Abstract 3723: Pattern Of Arterial Remodeling In Association With Halting Progression Of Coronary Atherosclerosis With Pioglitazone In Diabetic Patients: Insights From The Periscope Study
Background: Intravascular ultrasound has characterized accelerated progression of coronary atherosclerosis and impaired compensatory remodeling in patients with diabetes mellitus. Administration of the PPAR-γ agonist pioglitazone has been reported to arrest progression of coronary atherosclerosis in diabetic patients. Serial changes in vascular dimensions in patients treated with anti-diabetic therapies have not been previously reported.
Methods: Changes in vascular dimensions were investigated in 360 type 2 diabetes patients who were treated with either glimepiride or pioglitazone for a maximum for 18 months in the PERISCOPE study. The relationship between changes in atheroma volume and changes in both the external elastic membrane (EEM) and lumen were characterized.
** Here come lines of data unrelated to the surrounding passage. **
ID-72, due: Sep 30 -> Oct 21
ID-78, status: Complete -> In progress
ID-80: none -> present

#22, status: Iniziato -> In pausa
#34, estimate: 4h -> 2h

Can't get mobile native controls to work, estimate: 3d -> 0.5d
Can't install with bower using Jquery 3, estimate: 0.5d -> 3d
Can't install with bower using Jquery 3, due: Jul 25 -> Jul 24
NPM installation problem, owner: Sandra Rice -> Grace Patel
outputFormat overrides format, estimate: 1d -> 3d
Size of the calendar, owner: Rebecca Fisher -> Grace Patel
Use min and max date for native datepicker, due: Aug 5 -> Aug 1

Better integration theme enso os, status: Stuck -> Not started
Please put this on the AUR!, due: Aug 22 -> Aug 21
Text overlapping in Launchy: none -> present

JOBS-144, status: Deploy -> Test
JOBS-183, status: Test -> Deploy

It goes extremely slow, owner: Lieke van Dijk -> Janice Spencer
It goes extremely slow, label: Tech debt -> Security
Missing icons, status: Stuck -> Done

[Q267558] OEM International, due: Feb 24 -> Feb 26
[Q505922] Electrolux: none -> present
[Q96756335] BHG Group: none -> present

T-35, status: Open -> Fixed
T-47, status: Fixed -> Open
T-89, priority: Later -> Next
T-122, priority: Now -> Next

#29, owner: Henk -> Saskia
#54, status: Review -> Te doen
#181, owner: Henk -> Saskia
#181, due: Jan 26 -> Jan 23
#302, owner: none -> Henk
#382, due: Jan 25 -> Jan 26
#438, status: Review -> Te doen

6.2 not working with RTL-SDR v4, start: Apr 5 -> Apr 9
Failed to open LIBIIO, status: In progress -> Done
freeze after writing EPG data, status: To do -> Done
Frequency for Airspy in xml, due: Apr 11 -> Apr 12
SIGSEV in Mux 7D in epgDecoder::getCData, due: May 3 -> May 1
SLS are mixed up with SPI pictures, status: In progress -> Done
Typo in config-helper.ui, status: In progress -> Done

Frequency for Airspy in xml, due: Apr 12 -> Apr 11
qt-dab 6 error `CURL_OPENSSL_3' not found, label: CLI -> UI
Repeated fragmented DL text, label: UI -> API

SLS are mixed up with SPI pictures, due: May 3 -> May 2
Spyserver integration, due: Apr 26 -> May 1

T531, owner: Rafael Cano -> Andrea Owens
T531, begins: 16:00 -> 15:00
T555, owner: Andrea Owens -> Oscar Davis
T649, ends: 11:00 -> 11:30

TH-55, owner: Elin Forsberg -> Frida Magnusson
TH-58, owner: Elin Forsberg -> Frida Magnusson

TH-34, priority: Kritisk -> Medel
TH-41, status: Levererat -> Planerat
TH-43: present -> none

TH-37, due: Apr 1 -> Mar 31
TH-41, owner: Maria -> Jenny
Results: Administration of pioglitazone vs. glimepiride was associated with favorable effects on progression of percent atheroma volume (−0.16±0.21 vs. ±0.73±0.20%, p=0.002) and total atheroma volume (−5.5±1.6 vs. −1.5±1.5 mm3, p=0.06). Comparable reductions in EEM volume were observed in glimepiride (−14.3±2.8 mm3, p<0.0001) and pioglitazone (−10.5±2.9 mm3, p=0.0004) treated patients (p=0.35 between groups). In contrast, a trend towards greater reduction in lumen volume was observed in glimepiride (−12.7±2.0 mm3, p<0.0001) than pioglitazone (−5.1±2.1 mm3, p=0.01) treated patients (p=0.008 between groups). Stronger correlations were observed between changes in atheroma volume and the EEM than the lumen in both glimepiride (EEM r=0.74, p<0.01 and lumen r=0.29, p<0.01) and pioglitazone (EEM r=0.72, p<0.01 and lumen r=0.25, p<0.01) treated patients. Similar patterns of serial remodeling were observed regardless of use of insulin and degree of glycemic control.
Conclusion: Beneficial effects of pioglitazone on progression of coronary atherosclerosis are accompanied predominantly by less lumen constriction than observed in glimepiride treated patients.